HST31026 - The World of Intoxicants in Early Modern Europe
HST31026: The World of Intoxicants in Early Modern England
40 credits (semesters 1 and 2)
Module Leader: TBC (2024-25)
Module Summary
Intoxicants were a key feature of early modern societies. This is as true for ‘old’ world alcohols like wine, beer, ale, and other fermented drinks as it is for ‘new’ intoxicants like opiates, tobacco, sugar, caffeines, chocolate, and distilled liquors that began to enter European diets after 1600 from the Levant, the Americas, and Asia. Focusing on intoxicants in England, this module considers a) the ongoing importance and, indeed, increasing significance of alcohols to culture, society, and economy over the course of the seventeenth century and b) the introduction and popularisation of new intoxicants over the same period.
Introductory reading:
David Courtwright, Forces of habit. Drugs and the making of the modern world (2002)
Jordan Goodman and Andrew Sherratt, eds., Consuming habits. Drugs in history and anthropology (1995)
Phil Withington and Angela McShane, eds., Cultures of intoxication (1995)
Module Aims
This module aims to:
Introduce students to the methodological approaches, opportunities and challenges associated with studying intoxicants and intoxication in the past.
Help students to understand and evaluate historiographical debates about cultural and socio-economic change in the early modern period.
Acquaint students with a range of textual, visual, material, archival and digital primary sources (popular print, legal and taxation records, governmental records, diaries and correspondence) produced in England during the seventeenth century
Train students to analyse primary sources critically, and to deploy them when engaging in academic debates.
Introduce students to key historiographical concepts and theories in which intoxicants are implicated, such as consumerism and addiction, and encourage them to reflect critically on their relevance to the period.
Help students to articulate their thoughts clearly in writing and speech.
Teaching
The module will be taught in twice-weekly two-hour seminars and each week will have a theme to unify the two seminars. Seminars will focus on discussion of relevant events and historiography: students will be assigned reading in advance and this will be supplemented with mini-lectures on key events, historiography, and theoretical models employed by historians when approaching the topic. This will provide students with the requisite knowledge to demonstrate command of the topic in their examinations. The seminars will also concentrate on in depth discussion of primary source material.
Assessment
Please see this page for further information about assessment.
Selected Reading
To Follow.
Intended Learning Outcomes
By the end of the unit, a candidate will...

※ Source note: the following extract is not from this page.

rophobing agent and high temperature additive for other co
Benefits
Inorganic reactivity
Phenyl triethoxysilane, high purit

Demonstrate a broad knowledge of early modern intoxicants – their production, traffic, consumption, regulation, and representation
Evaluate current historiographical debates concerning early modern societies, in particular relating to consumerism, tastes, addiction, and manners
Critically interpret written and visual sources, and identify their significance for historical debates
Develop the research skills to identify and analyse appropriate primary sources in response to a research question
Have developed their ability to create and express written and oral arguments.